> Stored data
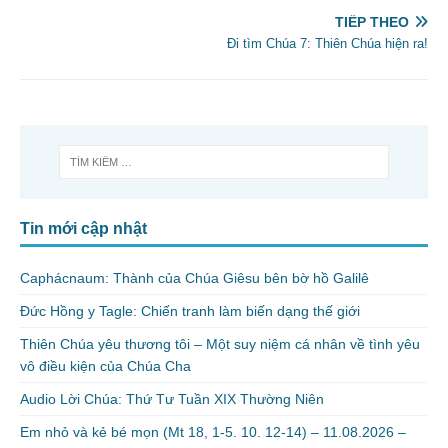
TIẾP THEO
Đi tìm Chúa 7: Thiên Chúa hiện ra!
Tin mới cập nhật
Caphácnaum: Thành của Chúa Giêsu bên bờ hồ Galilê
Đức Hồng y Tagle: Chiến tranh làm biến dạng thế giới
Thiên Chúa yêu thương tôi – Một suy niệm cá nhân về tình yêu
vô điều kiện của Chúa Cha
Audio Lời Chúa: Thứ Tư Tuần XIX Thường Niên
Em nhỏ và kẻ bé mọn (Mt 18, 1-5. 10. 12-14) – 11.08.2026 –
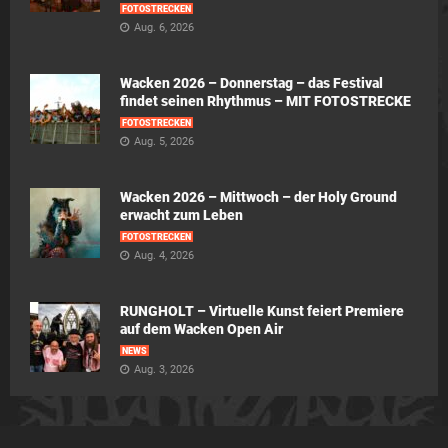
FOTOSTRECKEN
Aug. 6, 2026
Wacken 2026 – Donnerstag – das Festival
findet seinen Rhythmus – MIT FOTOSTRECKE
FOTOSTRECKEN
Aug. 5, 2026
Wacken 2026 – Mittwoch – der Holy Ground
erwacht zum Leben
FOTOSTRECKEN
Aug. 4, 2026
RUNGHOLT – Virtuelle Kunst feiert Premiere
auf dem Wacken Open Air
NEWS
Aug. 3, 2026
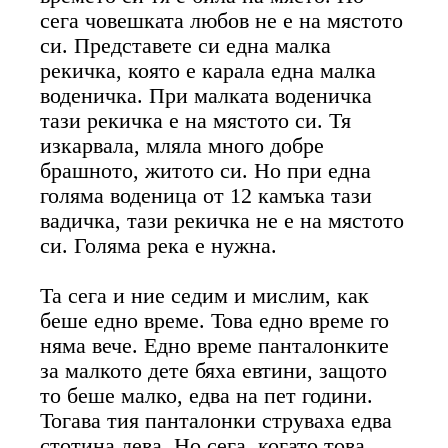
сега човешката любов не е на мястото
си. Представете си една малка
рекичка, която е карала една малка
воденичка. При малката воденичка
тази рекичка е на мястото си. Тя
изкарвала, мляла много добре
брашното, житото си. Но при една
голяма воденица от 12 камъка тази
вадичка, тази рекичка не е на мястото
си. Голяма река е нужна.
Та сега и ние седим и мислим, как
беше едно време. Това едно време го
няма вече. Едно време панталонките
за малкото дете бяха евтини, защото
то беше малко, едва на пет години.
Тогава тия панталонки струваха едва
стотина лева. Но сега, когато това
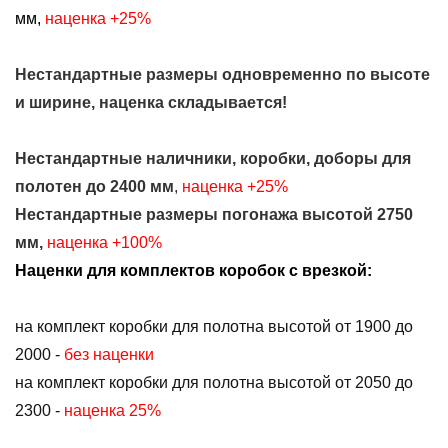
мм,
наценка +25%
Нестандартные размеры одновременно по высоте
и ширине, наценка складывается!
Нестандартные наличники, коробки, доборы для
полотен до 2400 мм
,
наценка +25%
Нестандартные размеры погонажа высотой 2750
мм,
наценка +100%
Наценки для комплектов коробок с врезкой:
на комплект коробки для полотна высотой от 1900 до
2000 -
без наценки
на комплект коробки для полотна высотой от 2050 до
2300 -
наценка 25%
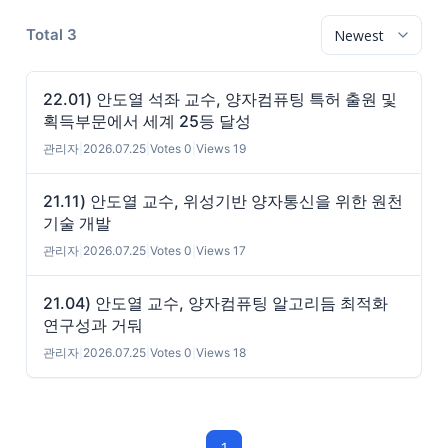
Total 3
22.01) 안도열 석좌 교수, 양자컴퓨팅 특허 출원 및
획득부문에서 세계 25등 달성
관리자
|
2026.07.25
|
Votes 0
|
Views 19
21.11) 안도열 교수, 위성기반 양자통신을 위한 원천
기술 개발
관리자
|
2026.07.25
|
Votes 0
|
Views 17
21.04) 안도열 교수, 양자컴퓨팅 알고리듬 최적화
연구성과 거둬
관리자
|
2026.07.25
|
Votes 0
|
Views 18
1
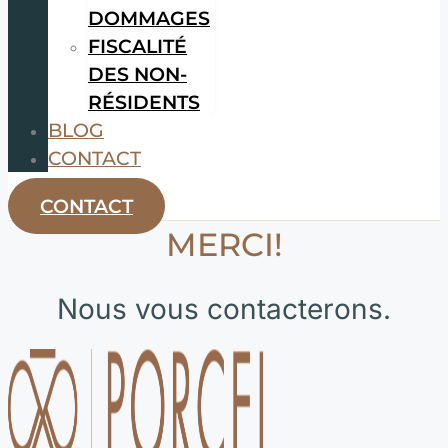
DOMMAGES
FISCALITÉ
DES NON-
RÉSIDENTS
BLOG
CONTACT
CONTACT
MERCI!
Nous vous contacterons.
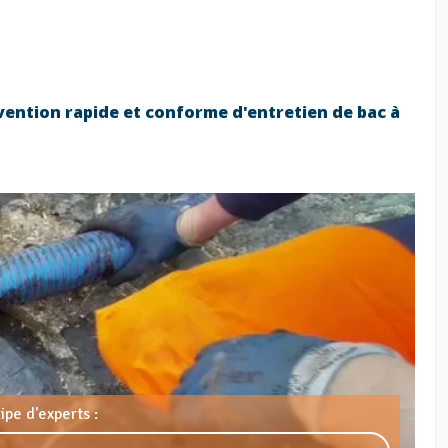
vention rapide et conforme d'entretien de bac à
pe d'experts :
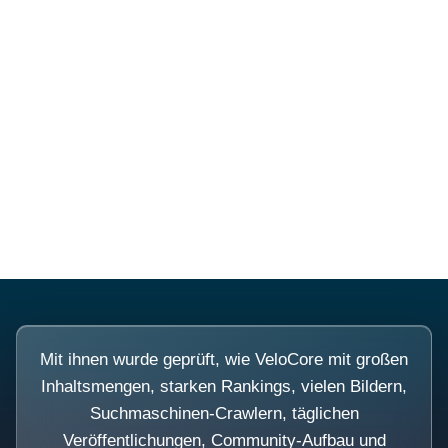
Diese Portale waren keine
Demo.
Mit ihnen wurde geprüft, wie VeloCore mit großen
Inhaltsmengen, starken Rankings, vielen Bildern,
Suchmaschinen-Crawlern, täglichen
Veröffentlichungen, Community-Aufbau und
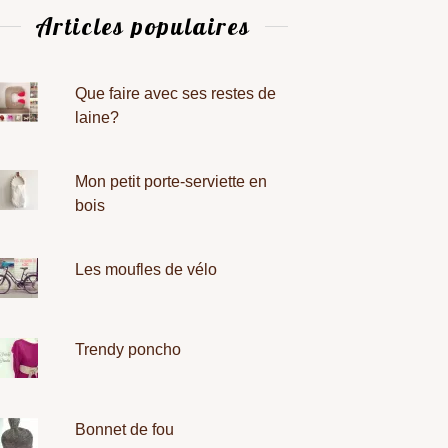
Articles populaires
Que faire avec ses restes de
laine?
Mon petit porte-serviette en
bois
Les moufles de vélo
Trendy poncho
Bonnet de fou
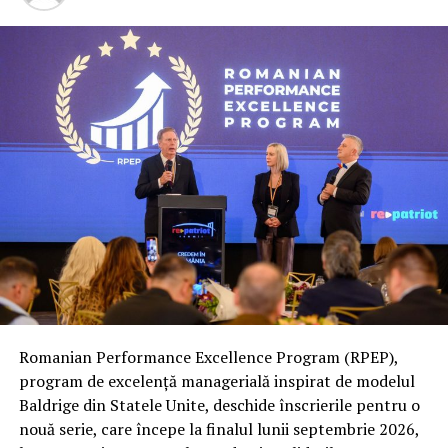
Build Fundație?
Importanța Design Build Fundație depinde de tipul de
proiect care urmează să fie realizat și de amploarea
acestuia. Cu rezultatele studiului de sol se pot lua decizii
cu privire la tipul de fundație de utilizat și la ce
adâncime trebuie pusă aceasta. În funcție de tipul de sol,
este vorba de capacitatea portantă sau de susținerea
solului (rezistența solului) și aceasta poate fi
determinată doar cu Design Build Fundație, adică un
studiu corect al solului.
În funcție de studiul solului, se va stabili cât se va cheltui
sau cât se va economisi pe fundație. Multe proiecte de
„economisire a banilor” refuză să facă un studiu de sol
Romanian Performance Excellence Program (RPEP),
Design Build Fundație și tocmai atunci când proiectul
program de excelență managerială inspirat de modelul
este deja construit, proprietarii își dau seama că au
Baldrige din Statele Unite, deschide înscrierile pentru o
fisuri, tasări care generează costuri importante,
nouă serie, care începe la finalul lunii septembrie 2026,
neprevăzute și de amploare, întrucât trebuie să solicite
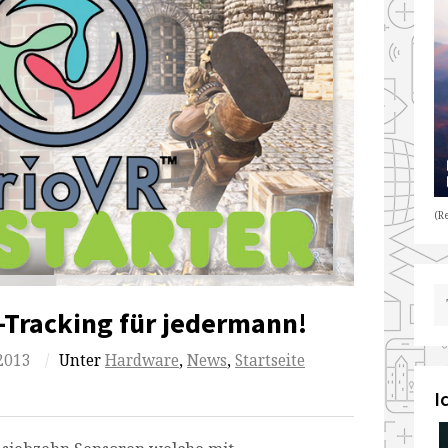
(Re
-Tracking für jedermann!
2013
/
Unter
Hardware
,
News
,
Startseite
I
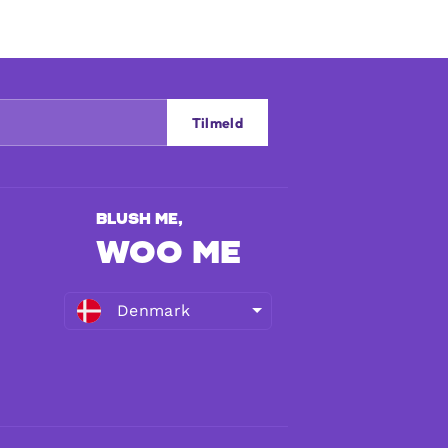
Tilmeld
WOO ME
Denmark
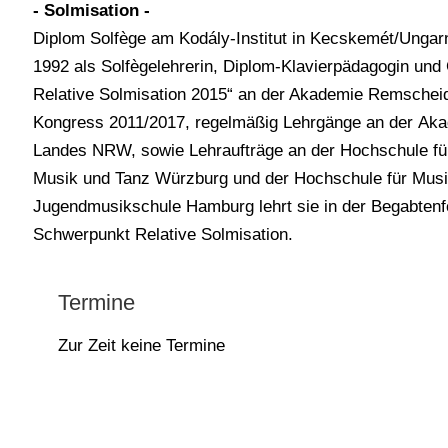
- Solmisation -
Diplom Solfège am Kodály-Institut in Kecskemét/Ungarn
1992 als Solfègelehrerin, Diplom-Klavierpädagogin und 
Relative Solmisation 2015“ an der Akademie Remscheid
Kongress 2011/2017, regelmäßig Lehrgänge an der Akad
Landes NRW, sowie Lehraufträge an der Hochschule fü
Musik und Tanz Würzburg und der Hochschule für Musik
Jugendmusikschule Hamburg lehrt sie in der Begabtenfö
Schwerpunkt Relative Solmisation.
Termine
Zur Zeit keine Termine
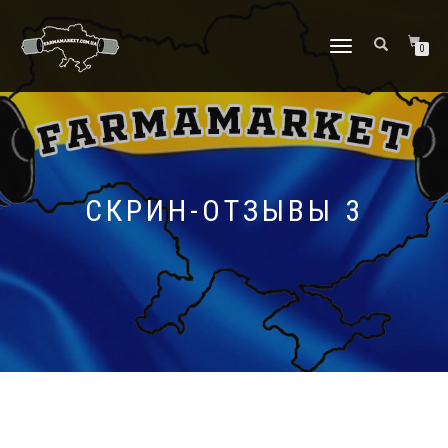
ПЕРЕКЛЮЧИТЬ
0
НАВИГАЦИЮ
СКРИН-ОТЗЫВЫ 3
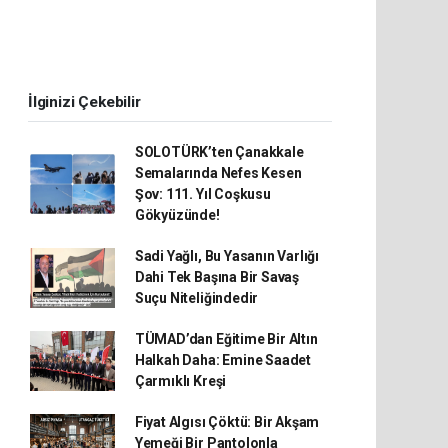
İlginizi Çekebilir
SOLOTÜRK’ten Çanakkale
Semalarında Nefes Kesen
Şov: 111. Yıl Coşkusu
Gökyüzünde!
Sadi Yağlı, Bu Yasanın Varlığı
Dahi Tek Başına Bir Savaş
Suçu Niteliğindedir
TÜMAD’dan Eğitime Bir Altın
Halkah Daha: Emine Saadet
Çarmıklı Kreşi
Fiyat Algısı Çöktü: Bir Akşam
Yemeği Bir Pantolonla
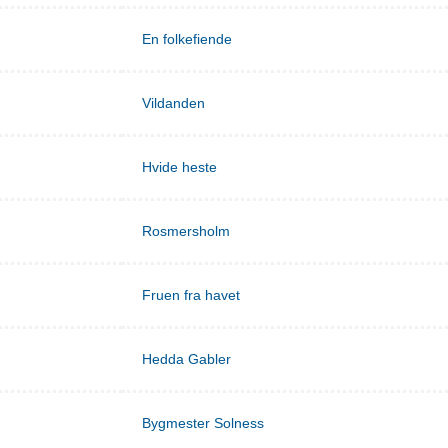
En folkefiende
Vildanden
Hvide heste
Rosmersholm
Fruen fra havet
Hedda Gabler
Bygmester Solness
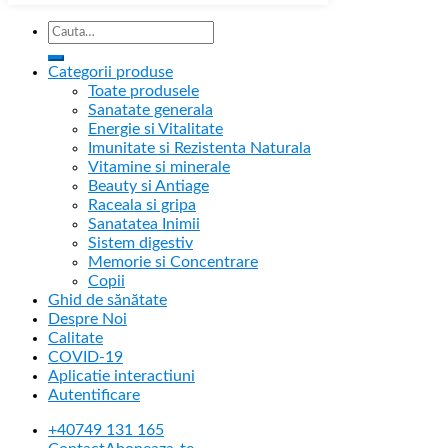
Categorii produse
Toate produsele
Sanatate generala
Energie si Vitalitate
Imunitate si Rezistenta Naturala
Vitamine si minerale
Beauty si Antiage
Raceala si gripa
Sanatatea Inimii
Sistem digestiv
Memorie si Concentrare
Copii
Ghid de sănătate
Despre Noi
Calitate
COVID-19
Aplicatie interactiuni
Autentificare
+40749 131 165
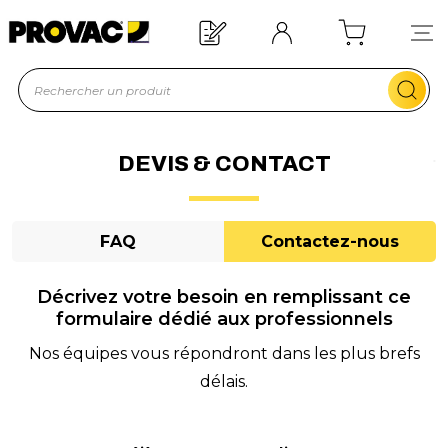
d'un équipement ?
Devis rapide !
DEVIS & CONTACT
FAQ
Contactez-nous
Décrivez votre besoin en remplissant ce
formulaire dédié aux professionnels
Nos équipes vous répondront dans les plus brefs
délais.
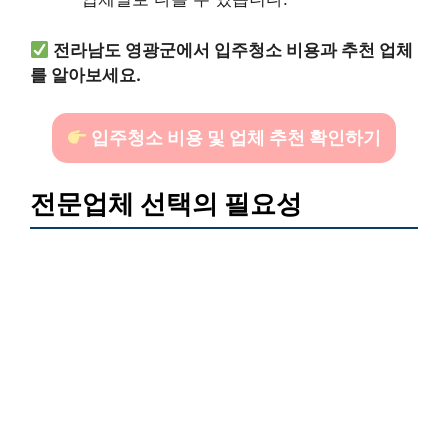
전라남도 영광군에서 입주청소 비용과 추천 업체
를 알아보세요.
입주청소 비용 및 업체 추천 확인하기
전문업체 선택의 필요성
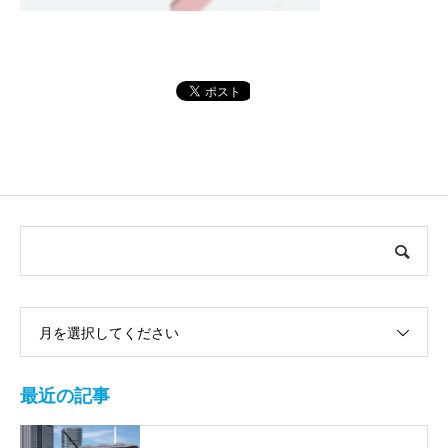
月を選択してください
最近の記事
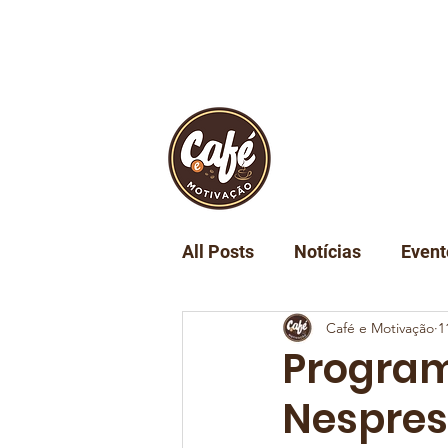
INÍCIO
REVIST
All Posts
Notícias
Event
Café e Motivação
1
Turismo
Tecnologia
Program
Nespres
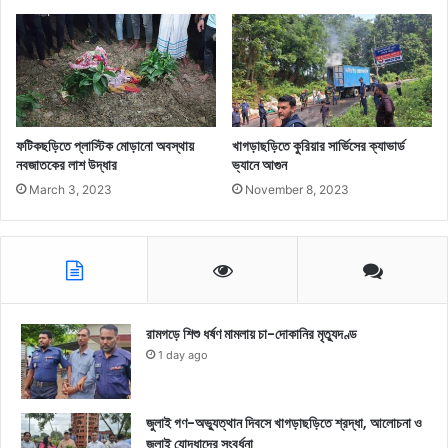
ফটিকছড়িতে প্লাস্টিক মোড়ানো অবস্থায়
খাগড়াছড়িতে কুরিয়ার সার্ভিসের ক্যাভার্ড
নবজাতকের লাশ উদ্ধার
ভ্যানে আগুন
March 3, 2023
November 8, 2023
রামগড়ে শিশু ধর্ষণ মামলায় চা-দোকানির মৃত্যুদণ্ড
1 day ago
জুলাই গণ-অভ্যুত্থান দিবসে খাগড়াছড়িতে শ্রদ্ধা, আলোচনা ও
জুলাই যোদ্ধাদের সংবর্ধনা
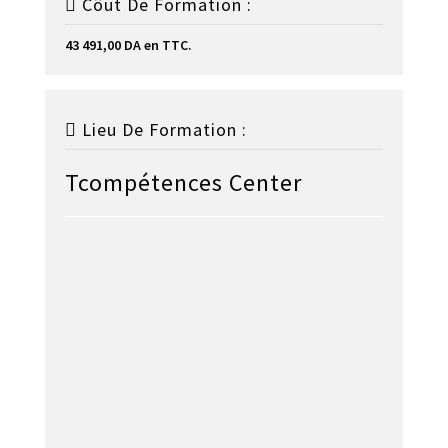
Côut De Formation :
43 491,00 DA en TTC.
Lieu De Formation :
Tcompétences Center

> DIRECTIONS
All entries must be written out again exactly as given, with no pictures in the copy.

> PROBLEM SOLUTION
TIẾP THEO
Đi tìm Chúa 7: Thiên Chúa hiện ra!
Tin mới cập nhật
Caphácnaum: Thành của Chúa Giêsu bên bờ hồ Galilê
Đức Hồng y Tagle: Chiến tranh làm biến dạng thế giới
Thiên Chúa yêu thương tôi – Một suy niệm cá nhân về tình yêu
vô điều kiện của Chúa Cha
Audio Lời Chúa: Thứ Tư Tuần XIX Thường Niên
Em nhỏ và kẻ bé mọn (Mt 18, 1-5. 10. 12-14) – 11.08.2026 –
FOTOSTRECKEN
Aug. 6, 2026
Wacken 2026 – Donnerstag – das Festival
findet seinen Rhythmus – MIT FOTOSTRECKE
FOTOSTRECKEN
Aug. 5, 2026
Wacken 2026 – Mittwoch – der Holy Ground
erwacht zum Leben
FOTOSTRECKEN
Aug. 4, 2026
RUNGHOLT – Virtuelle Kunst feiert Premiere
auf dem Wacken Open Air
NEWS
Aug. 3, 2026
сега човешката любов не е на мястото
си. Представете си една малка
рекичка, която е карала една малка
воденичка. При малката воденичка
тази рекичка е на мястото си. Тя
изкарвала, мляла много добре
брашното, житото си. Но при една
голяма воденица от 12 камъка тази
вадичка, тази рекичка не е на мястото
си. Голяма река е нужна.
Та сега и ние седим и мислим, как
беше едно време. Това едно време го
няма вече. Едно време панталонките
за малкото дете бяха евтини, защото
то беше малко, едва на пет години.
Тогава тия панталонки струваха едва
стотина лева. Но сега, когато това
мм,
наценка +25%
Нестандартные размеры одновременно по высоте
и ширине, наценка складывается!
Нестандартные наличники, коробки, доборы для
полотен до 2400 мм
,
наценка +25%
Нестандартные размеры погонажа высотой 2750
мм,
наценка +100%
Наценки для комплектов коробок с врезкой:
на комплект коробки для полотна высотой от 1900 до
2000 -
без наценки
на комплект коробки для полотна высотой от 2050 до
2300 -
наценка 25%
Total 3
22.01) 안도열 석좌 교수, 양자컴퓨팅 특허 출원 및
획득부문에서 세계 25등 달성
관리자
|
2026.07.25
|
Votes 0
|
Views 19
21.11) 안도열 교수, 위성기반 양자통신을 위한 원천
기술 개발
관리자
|
2026.07.25
|
Votes 0
|
Views 17
21.04) 안도열 교수, 양자컴퓨팅 알고리듬 최적화
연구성과 거둬
관리자
|
2026.07.25
|
Votes 0
|
Views 18
1
DOMMAGES
FISCALITÉ
DES NON-
RÉSIDENTS
BLOG
CONTACT
CONTACT
MERCI!
Nous vous contacterons.
vention rapide et conforme d'entretien de bac à
pe d'experts :
Diese Portale waren keine
Demo.
Mit ihnen wurde geprüft, wie VeloCore mit großen
Inhaltsmengen, starken Rankings, vielen Bildern,
Suchmaschinen-Crawlern, täglichen
Veröffentlichungen, Community-Aufbau und
Articles populaires
Que faire avec ses restes de
laine?
Mon petit porte-serviette en
bois
Les moufles de vélo
Trendy poncho
Bonnet de fou
Build Fundație?
Importanța Design Build Fundație depinde de tipul de
proiect care urmează să fie realizat și de amploarea
acestuia. Cu rezultatele studiului de sol se pot lua decizii
cu privire la tipul de fundație de utilizat și la ce
adâncime trebuie pusă aceasta. În funcție de tipul de sol,
este vorba de capacitatea portantă sau de susținerea
solului (rezistența solului) și aceasta poate fi
determinată doar cu Design Build Fundație, adică un
studiu corect al solului.
În funcție de studiul solului, se va stabili cât se va cheltui
sau cât se va economisi pe fundație. Multe proiecte de
„economisire a banilor” refuză să facă un studiu de sol
Romanian Performance Excellence Program (RPEP),
Design Build Fundație și tocmai atunci când proiectul
program de excelență managerială inspirat de modelul
este deja construit, proprietarii își dau seama că au
Baldrige din Statele Unite, deschide înscrierile pentru o
fisuri, tasări care generează costuri importante,
nouă serie, care începe la finalul lunii septembrie 2026,
neprevăzute și de amploare, întrucât trebuie să solicite
(Re
-Tracking für jedermann!
2013
/
Unter
Hardware
,
News
,
Startseite
I
Tilmeld
WOO ME
Denmark
- Solmisation -
Diplom Solfège am Kodály-Institut in Kecskemét/Ungarn
1992 als Solfègelehrerin, Diplom-Klavierpädagogin und 
Relative Solmisation 2015“ an der Akademie Remscheid
Kongress 2011/2017, regelmäßig Lehrgänge an der Akad
Landes NRW, sowie Lehraufträge an der Hochschule fü
Musik und Tanz Würzburg und der Hochschule für Musik
Jugendmusikschule Hamburg lehrt sie in der Begabtenfö
Schwerpunkt Relative Solmisation.
Termine
Zur Zeit keine Termine
ПЕРЕКЛЮЧИТЬ
0
НАВИГАЦИЮ
СКРИН-ОТЗЫВЫ 3
İlginizi Çekebilir
SOLOTÜRK’ten Çanakkale
Semalarında Nefes Kesen
Şov: 111. Yıl Coşkusu
Gökyüzünde!
Sadi Yağlı, Bu Yasanın Varlığı
Dahi Tek Başına Bir Savaş
Suçu Niteliğindedir
TÜMAD’dan Eğitime Bir Altın
Halkah Daha: Emine Saadet
Çarmıklı Kreşi
Fiyat Algısı Çöktü: Bir Akşam
Yemeği Bir Pantolonla
En folkefiende
Vildanden
Hvide heste
Rosmersholm
Fruen fra havet
Hedda Gabler
Bygmester Solness
Categorii produse
Toate produsele
Sanatate generala
Energie si Vitalitate
Imunitate si Rezistenta Naturala
Vitamine si minerale
Beauty si Antiage
Raceala si gripa
Sanatatea Inimii
Sistem digestiv
Memorie si Concentrare
Copii
Ghid de sănătate
Despre Noi
Calitate
COVID-19
Aplicatie interactiuni
Autentificare
+40749 131 165
d'un équipement ?
Devis rapide !
DEVIS & CONTACT
FAQ
Contactez-nous
Décrivez votre besoin en remplissant ce
formulaire dédié aux professionnels
Nos équipes vous répondront dans les plus brefs
délais.
전라남도 영광군에서 입주청소 비용과 추천 업체
를 알아보세요.
입주청소 비용 및 업체 추천 확인하기
전문업체 선택의 필요성
月を選択してください
最近の記事
INÍCIO
REVIST
All Posts
Notícias
Event
Café e Motivação
1
Turismo
Tecnologia
Program
Nespres
ফটিকছড়িতে প্লাস্টিক মোড়ানো অবস্থায়
খাগড়াছড়িতে কুরিয়ার সার্ভিসের ক্যাভার্ড
নবজাতকের লাশ উদ্ধার
ভ্যানে আগুন
March 3, 2023
November 8, 2023
রামগড়ে শিশু ধর্ষণ মামলায় চা-দোকানির মৃত্যুদণ্ড
1 day ago
জুলাই গণ-অভ্যুত্থান দিবসে খাগড়াছড়িতে শ্রদ্ধা, আলোচনা ও
জুলাই যোদ্ধাদের সংবর্ধনা
Côut De Formation :
43 491,00 DA en TTC.
Lieu De Formation :
Tcompétences Center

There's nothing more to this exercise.